## What you will do
This exercise calls for every record to be set down again, exactly and in full.

(Recorded data)
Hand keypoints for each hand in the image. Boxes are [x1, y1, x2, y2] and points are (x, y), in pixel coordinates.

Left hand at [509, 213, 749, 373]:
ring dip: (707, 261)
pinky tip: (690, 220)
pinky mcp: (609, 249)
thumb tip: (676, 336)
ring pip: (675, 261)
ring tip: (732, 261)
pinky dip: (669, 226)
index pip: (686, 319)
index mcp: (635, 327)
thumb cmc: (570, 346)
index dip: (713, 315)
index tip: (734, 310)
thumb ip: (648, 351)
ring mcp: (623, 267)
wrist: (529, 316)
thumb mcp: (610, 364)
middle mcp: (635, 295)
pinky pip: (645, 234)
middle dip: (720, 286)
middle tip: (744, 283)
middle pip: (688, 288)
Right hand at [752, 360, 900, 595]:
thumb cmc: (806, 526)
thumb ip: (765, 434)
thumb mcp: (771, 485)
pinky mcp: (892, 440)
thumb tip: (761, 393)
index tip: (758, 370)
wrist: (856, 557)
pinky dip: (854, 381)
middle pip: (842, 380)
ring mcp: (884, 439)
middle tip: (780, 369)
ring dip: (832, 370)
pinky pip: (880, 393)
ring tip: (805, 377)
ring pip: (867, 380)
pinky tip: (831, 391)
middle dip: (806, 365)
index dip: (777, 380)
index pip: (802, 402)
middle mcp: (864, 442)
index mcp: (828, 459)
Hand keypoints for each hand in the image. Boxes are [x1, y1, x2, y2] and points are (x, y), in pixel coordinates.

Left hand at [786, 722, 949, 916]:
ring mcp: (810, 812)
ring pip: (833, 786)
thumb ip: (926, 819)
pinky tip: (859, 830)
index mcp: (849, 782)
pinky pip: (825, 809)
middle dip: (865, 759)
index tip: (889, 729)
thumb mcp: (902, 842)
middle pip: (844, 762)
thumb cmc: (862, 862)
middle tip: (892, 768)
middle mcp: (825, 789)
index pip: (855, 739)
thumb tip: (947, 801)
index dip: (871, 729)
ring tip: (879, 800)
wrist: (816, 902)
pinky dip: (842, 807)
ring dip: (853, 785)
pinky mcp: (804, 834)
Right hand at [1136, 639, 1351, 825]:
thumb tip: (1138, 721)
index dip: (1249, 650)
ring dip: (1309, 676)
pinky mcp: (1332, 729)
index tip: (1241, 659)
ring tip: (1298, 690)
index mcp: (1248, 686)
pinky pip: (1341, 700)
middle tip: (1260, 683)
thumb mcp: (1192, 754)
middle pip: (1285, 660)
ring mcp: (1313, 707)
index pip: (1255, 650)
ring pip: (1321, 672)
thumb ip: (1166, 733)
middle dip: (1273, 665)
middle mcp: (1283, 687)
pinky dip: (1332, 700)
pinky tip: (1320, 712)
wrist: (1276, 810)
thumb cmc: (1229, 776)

## Response below
Hand keypoints for each hand in the image. Boxes are [x1, y1, x2, y2] and points are (x, y), in pixel coordinates.

Left hand at [509, 213, 749, 373]:
ring dip: (707, 261)
pinky tip: (690, 220)
pinky mcp: (609, 249)
thumb tip: (676, 336)
ring pip: (675, 261)
ring tip: (732, 261)
pinky dip: (669, 226)
index pip: (686, 319)
index mcp: (635, 327)
thumb cmc: (570, 346)
index dip: (713, 315)
index tip: (734, 310)
thumb ip: (648, 351)
ring mcp: (623, 267)
wrist: (529, 316)
thumb mcp: (610, 364)
middle mcp: (635, 295)
pinky pip: (645, 234)
middle dip: (720, 286)
middle tip: (744, 283)
middle pip: (688, 288)
Right hand at [752, 360, 900, 595]:
thumb cmc: (806, 526)
thumb ip: (765, 434)
thumb mcp: (771, 485)
pinky mcp: (892, 440)
thumb tip: (761, 393)
index tip: (758, 370)
wrist: (856, 557)
pinky dip: (854, 381)
middle pip: (842, 380)
ring mcp: (884, 439)
middle tip: (780, 369)
ring dip: (832, 370)
pinky pip: (880, 393)
ring tip: (805, 377)
ring pip: (867, 380)
pinky tip: (831, 391)
middle dip: (806, 365)
index dip: (777, 380)
index pip: (802, 402)
middle mcp: (864, 442)
index mcp: (828, 459)
Hand keypoints for each hand in the image. Boxes are [x1, y1, x2, y2] and points are (x, y), in pixel coordinates.

Left hand at [786, 722, 949, 916]:
ring mcp: (810, 812)
ring pip: (833, 786)
thumb ip: (926, 819)
pinky tip: (859, 830)
index mcp: (849, 782)
pinky pip: (825, 809)
middle dip: (865, 759)
index tip: (889, 729)
thumb mcp: (902, 842)
middle pip: (844, 762)
thumb cmc: (862, 862)
middle tip: (892, 768)
middle mcp: (825, 789)
index pip: (855, 739)
thumb tip: (947, 801)
index dip: (871, 729)
ring tip: (879, 800)
wrist: (816, 902)
pinky dip: (842, 807)
ring dip: (853, 785)
pinky mcp: (804, 834)
Right hand at [1136, 639, 1351, 825]:
thumb tip: (1138, 721)
index dip: (1249, 650)
ring dip: (1309, 676)
pinky mcp: (1332, 729)
index tip: (1241, 659)
ring tip: (1298, 690)
index mcp: (1248, 686)
pinky pip: (1341, 700)
middle tip: (1260, 683)
thumb mcp: (1192, 754)
middle pip: (1285, 660)
ring mcp: (1313, 707)
index pip: (1255, 650)
ring pip: (1321, 672)
thumb ip: (1166, 733)
middle dip: (1273, 665)
middle mcp: (1283, 687)
pinky dip: (1332, 700)
pinky tip: (1320, 712)
wrist: (1276, 810)
thumb cmc: (1229, 776)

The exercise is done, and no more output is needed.